Von: ka
Cisliano – Der 44-jährige William Anzaghi ist ein gebrochener Mann. Drei Jahre, nachdem seine Ex-Frau, die 41-jährige Patrizia Coluzzi, die gemeinsame Tochter, die damals zweijährige Edith, mit einem Kissen erstickt hat, fragt sich William Anzaghi immer noch, warum er das kleine Mädchen nicht sehen durfte und warum ihm niemand geglaubt hat.
„Sie sagte, ich hätte sie geschlagen, aber es war alles gelogen“, so der 44-Jährige, der damals nicht nur den Schmerz über den Verlust seiner kleinen Tochter verarbeiten, sondern sich auch gegen die infame Anschuldigung wehren musste, dass er ein gewalttätiger Ehemann gewesen sei. Der gewaltsame Tod von Edith ist die traurige Geschichte einer Tragödie, die möglicherweise hätte verhindert werden können.
Als die Rettungskräfte am Abend des 7. März 2021 in ihre Wohnung in Cisliano bei Mailand eindrangen, lagen beide nebeneinander auf dem Doppelbett. Während die 41-jährige Patrizia Coluzzi sich in einem halbbewussten Zustand befand und an beiden Armen die Zeichen selbst zugefügter Schnittwunden trug, war ihre zweijährige Tochter Edith tot. Die Ermittlungen ergaben, dass Patrizia Coluzzi das kleine Mädchen im Schlaf erstickt hatte. Auf dem Spiegel im Schlafzimmer klebten eine Reihe von Zetteln, die an die beiden Kinder Coluzzis aus einer früheren Beziehung gerichtet waren und in denen sie sich bei ihnen für ihre abscheuliche Tat entschuldigte.

▶ [Datensatzinhalt]:

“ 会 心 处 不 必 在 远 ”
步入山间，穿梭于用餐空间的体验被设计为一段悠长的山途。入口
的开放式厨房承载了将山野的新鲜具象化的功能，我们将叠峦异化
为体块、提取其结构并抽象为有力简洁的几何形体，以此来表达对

▶ [Aufgabe]: Wo lagen Patrizia Coluzzi und ihre Tochter Edith laut dem Quellenauszug, als die Rettungskräfte in die Wohnung eindrangen? Das Material hat nichts mit dem Quellenauszug zu tun.

▶ [Ergebnis]: Nebeneinander auf dem Doppelbett.